I hope you know that I'm the lucky one.  I hope you know that on those days that I'm feeling "extra feisty," or when I'm not thinking about what I'm saying, and you bring me back down to Earth, I may not like it at the moment, but I say to myself: "remember this. remember to thank her someday, because even if I didn't want it, I needed it."  I hope you know that I know, deep in the depths of my heart, I have not missed anything that wasn't worth missing.  I hope you know that in you, you have given me something that most people will never know, and never understand.  And it is for that reason that I hold you so tightly, that is why I treasure you so much, that is why I do not feel the need to see what I am missing, because what I want is right next to me, holding my hand.  I hope you know that even on our "bad days," I go to bed remembering all the things I love about you the most, and I know we're going to be o-k.  We are different from most, and I like it that way.

Tuesday, January 4, 2011

salty, sweaty, beautiful

I think I have a gift for seeing the beauty in most things.  This is something I love about myself.  Right now, in life, I'm trying to just get to know me and then let the other friends in my life get to know her too.  Now, don't get me wrong, I'm totally open to change; but this time it will be for me, not anyone else.  So, with that said, let me paint you a picture of beauty that I took part in tonight.

(For background information, I'm still home for Christmas break and decided to go to my first yoga class in a longgggg time.  I'm in love with my yoga studio at home, and I constantly (inwardly) complain about how I will never find another Body Language anywhere else I choose to live.)

The first thing I do when I step into the warm waiting area is slowly take off my coat and boots.  My bare feet touch the floor, and it's not even slightly cold, but it's still invigorating.  There are others waiting for my class - others that will join me in breathing, living, and working in solidarity together - all of them silently whispering to each other, so as not to disturb the massage and yoga class in session.  The door opens finally and people begin to greet one another.  I stay silent and move into the much more warm yoga room.  You can't even tell the yoga studio is located on the side of a very busy intersection because it is completely silent in the room except for the relaxing sanskrit mantra playing from the CD player.  I lay out my mat, straighten it out, and lay.  First on my back, eyes closed, hands folded on my chest and breath.  Then I hug my legs into my belly and rock back and forth, massaging my spine.  The instructor turns on the space heaters, making the room even more hot and I can already feel my muscles becoming more and more ready to stretch and work.

» **WORK INSTRUCTION 1**
Answer these about the blog passage:
(a) What is the name of the yoga studio at home?
(b) What is playing from the CD player in the yoga room?
(c) What date heads the entry titled "salty, sweaty, beautiful"?
The blog passage has no connection to the listing that comes after it.

» **EXTRACTED INFORMATION**
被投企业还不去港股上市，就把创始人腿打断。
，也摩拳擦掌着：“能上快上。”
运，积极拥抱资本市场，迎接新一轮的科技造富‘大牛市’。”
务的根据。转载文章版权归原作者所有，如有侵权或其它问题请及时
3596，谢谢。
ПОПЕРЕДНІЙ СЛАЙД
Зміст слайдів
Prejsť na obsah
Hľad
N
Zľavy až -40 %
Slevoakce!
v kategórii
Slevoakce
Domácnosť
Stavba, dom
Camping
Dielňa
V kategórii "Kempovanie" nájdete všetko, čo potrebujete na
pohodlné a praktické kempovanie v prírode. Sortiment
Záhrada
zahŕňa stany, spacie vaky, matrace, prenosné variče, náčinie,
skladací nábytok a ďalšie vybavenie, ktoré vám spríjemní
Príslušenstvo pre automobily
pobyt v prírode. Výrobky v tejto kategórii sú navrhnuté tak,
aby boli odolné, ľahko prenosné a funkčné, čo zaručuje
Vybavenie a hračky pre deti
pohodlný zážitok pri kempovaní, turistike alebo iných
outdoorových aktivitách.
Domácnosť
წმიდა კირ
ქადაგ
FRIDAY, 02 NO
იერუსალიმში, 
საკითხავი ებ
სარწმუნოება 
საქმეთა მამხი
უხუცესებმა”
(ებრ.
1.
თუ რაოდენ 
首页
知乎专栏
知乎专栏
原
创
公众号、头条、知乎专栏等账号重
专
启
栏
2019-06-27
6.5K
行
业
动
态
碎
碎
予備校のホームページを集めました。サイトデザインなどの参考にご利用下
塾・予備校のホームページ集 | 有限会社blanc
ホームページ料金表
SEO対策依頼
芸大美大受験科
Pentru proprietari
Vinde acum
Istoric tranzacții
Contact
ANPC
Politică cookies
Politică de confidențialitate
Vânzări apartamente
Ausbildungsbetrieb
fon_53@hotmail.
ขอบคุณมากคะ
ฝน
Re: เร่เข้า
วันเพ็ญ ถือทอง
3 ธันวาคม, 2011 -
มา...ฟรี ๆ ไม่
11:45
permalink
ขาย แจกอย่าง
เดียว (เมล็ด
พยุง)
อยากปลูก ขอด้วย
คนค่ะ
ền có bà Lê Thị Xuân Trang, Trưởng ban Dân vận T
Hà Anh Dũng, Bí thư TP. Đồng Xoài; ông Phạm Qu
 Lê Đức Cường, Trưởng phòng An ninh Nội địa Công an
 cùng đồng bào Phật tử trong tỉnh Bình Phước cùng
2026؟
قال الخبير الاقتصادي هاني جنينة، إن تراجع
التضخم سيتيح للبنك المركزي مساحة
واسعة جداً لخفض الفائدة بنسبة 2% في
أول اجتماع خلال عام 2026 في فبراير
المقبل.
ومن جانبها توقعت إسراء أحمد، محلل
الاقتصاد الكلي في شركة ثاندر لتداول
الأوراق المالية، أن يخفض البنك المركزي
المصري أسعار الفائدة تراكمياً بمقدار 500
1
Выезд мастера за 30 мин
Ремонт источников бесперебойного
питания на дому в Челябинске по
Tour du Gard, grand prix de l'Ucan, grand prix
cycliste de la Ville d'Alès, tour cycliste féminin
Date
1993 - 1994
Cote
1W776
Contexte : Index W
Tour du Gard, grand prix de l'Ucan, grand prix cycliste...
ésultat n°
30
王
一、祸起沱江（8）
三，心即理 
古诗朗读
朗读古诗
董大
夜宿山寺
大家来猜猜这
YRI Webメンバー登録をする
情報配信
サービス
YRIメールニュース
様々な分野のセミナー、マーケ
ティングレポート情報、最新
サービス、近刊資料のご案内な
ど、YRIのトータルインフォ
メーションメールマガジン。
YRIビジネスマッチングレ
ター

» **WORK INSTRUCTION 2**
Please write out the listing lines exactly, starting at the first line of the listing and ending at the line that contains "Pentru proprietari", with both ends included.

» **TASK RESULT 1**
(a) Body Language
(b) A relaxing sanskrit mantra
(c) Tuesday, January 4, 2011

» **TASK RESULT 2**
被投企业还不去港股上市，就把创始人腿打断。
，也摩拳擦掌着：“能上快上。”
运，积极拥抱资本市场，迎接新一轮的科技造富‘大牛市’。”
务的根据。转载文章版权归原作者所有，如有侵权或其它问题请及时
3596，谢谢。
ПОПЕРЕДНІЙ СЛАЙД
Зміст слайдів
Prejsť na obsah
Hľad
N
Zľavy až -40 %
Slevoakce!
v kategórii
Slevoakce
Domácnosť
Stavba, dom
Camping
Dielňa
V kategórii "Kempovanie" nájdete všetko, čo potrebujete na
pohodlné a praktické kempovanie v prírode. Sortiment
Záhrada
zahŕňa stany, spacie vaky, matrace, prenosné variče, náčinie,
skladací nábytok a ďalšie vybavenie, ktoré vám spríjemní
Príslušenstvo pre automobily
pobyt v prírode. Výrobky v tejto kategórii sú navrhnuté tak,
aby boli odolné, ľahko prenosné a funkčné, čo zaručuje
Vybavenie a hračky pre deti
pohodlný zážitok pri kempovaní, turistike alebo iných
outdoorových aktivitách.
Domácnosť
წმიდა კირ
ქადაგ
FRIDAY, 02 NO
იერუსალიმში, 
საკითხავი ებ
სარწმუნოება 
საქმეთა მამხი
უხუცესებმა”
(ებრ.
1.
თუ რაოდენ 
首页
知乎专栏
知乎专栏
原
创
公众号、头条、知乎专栏等账号重
专
启
栏
2019-06-27
6.5K
行
业
动
态
碎
碎
予備校のホームページを集めました。サイトデザインなどの参考にご利用下
塾・予備校のホームページ集 | 有限会社blanc
ホームページ料金表
SEO対策依頼
芸大美大受験科
Pentru proprietari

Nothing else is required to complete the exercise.